例如,我有一个二维数据数组,其中一个维度上带有误差条,如下所示:
In [1]: numpy as np
In [2]: x = np.linspace(0,10,5)
In [3]: y = np.sin(x)
In [4]: y_er = (np.random.random(len(x))-0.5)*0.1
In [5]: data = np.vstack([x,y,y_er]).T
In [6]: data
array([[ 0.00000000e+00, 0.00000000e+00, -6.50361821e-03],
[ 2.50000000e+00, 5.98472144e-01, -3.69252108e-03],
[ 5.00000000e+00, -9.58924275e-01, -2.99042576e-02],
[ 7.50000000e+00, 9.37999977e-01, -7.66584515e-03],
[ 1.00000000e+01, -5.44021111e-01, -4.24650123e-02]])
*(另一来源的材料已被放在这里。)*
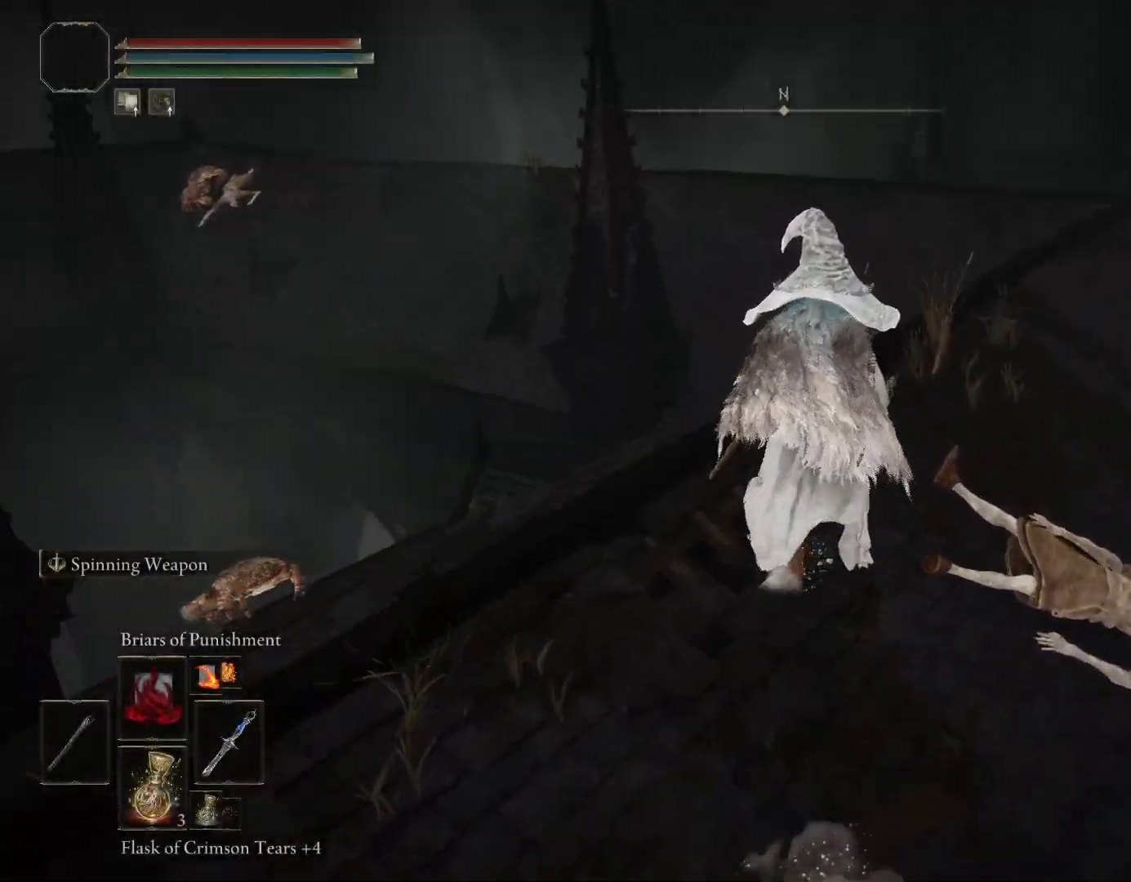
{"buttons": ["CIRCLE"], "left_stick": "up", "right_stick": "center", "events": [[150, "right_stick", "center"]]}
如果我想使用scipy.interpolate.interp1d,如何格式化它只需要调用一次?我想避免这种重复的方法:
In [7]: import scipy.interpolate as interpolate
In [8]: new_x = np.linspace(0,10,20)
In [9]: interp_y = interpolate.interp1d(data[:,0], data[:,1], kind='cubic')
In [10]: interp_y_er = interpolate.interp1d(data[:,0], data[:,2], kind='cubic')
In [11]: data_int = np.vstack([new_x, interp_y(new_x), interp_y_er(new_x)]).T
In [12]: data_int
Out[12]:
array([[ 0.00000000e+00, 1.33226763e-15, -6.50361821e-03],
[ 5.26315789e-01, 8.34210211e-01, 4.03036906e-03],
[ 1.05263158e+00, 1.18950397e+00, 7.81676344e-03],
[ 1.57894737e+00, 1.17628260e+00, 6.43203582e-03],
[ 2.10526316e+00, 9.04947417e-01, 1.45265705e-03],
[ 2.63157895e+00, 4.85798968e-01, -5.54638391e-03],
[ 3.15789474e+00, 1.69424684e-02, -1.31694104e-02],
[ 3.68421053e+00, -4.27201979e-01, -2.03689966e-02],
[ 4.21052632e+00, -7.74935541e-01, -2.61377287e-02],
[ 4.73684211e+00, -9.54559384e-01, -2.94681929e-02],
[ 5.26315789e+00, -8.97599881e-01, -2.94003966e-02],
[ 5.78947368e+00, -6.09763178e-01, -2.60650399e-02],
[ 6.31578947e+00, -1.70935195e-01, -2.06835155e-02],
[ 6.84210526e+00, 3.35772943e-01, -1.45246375e-02],
[ 7.36842105e+00, 8.27250110e-01, -8.85721975e-03],
[ 7.89473684e+00, 1.21766391e+00, -4.99008827e-03],
[ 8.42105263e+00, 1.39749683e+00, -4.58031991e-03],
[ 8.94736842e+00, 1.24503605e+00, -9.46430377e-03],
[ 9.47368421e+00, 6.38467937e-01, -2.14799109e-02],
[ 1.00000000e+01, -5.44021111e-01, -4.24650123e-02]])
我相信会是这样的:
In [13]: interp_data = interpolate.interp1d(data[:,0], data[:,1:], axis=?, kind='cubic')
解决方法:
因此,根据我的猜测,我尝试了axis =1.我仔细检查了唯一有意义的其他选项,axis = 0,它起作用了.所以对于下一个有同样问题的假人,这就是我想要的:
In [14]: interp_data = interpolate.interp1d(data[:,0], data[:,1:], axis=0, kind='cubic')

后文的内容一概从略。